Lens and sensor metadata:

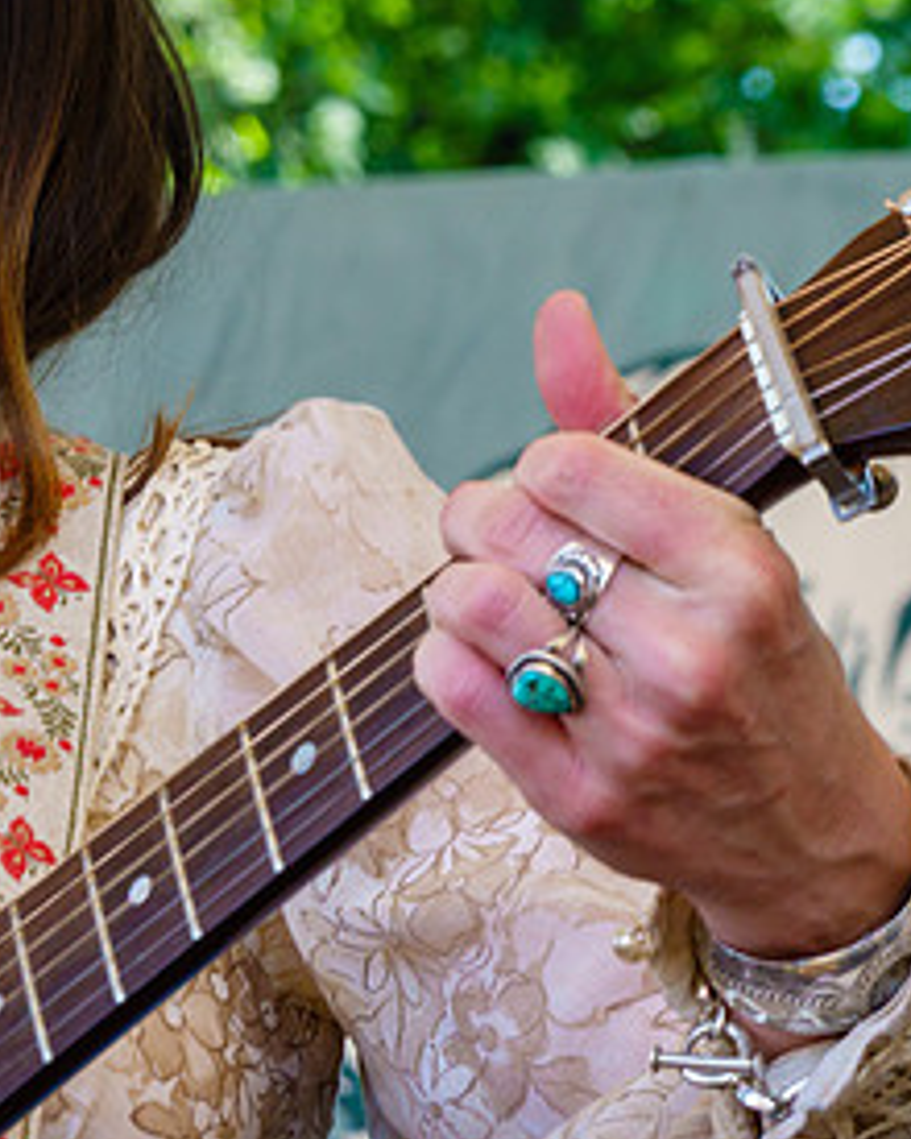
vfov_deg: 7.3
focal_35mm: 265
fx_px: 8931
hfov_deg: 5.8
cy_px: 416
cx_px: 302
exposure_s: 1/160
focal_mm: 48.77
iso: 250
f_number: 4.5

__Work to complete__
What you give back should match the entries above exactly, except that pictures are dropped.

__Result of this exercise__
vfov_deg: 7.3
focal_35mm: 265
fx_px: 8931
hfov_deg: 5.8
cy_px: 416
cx_px: 302
exposure_s: 1/160
focal_mm: 48.77
iso: 250
f_number: 4.5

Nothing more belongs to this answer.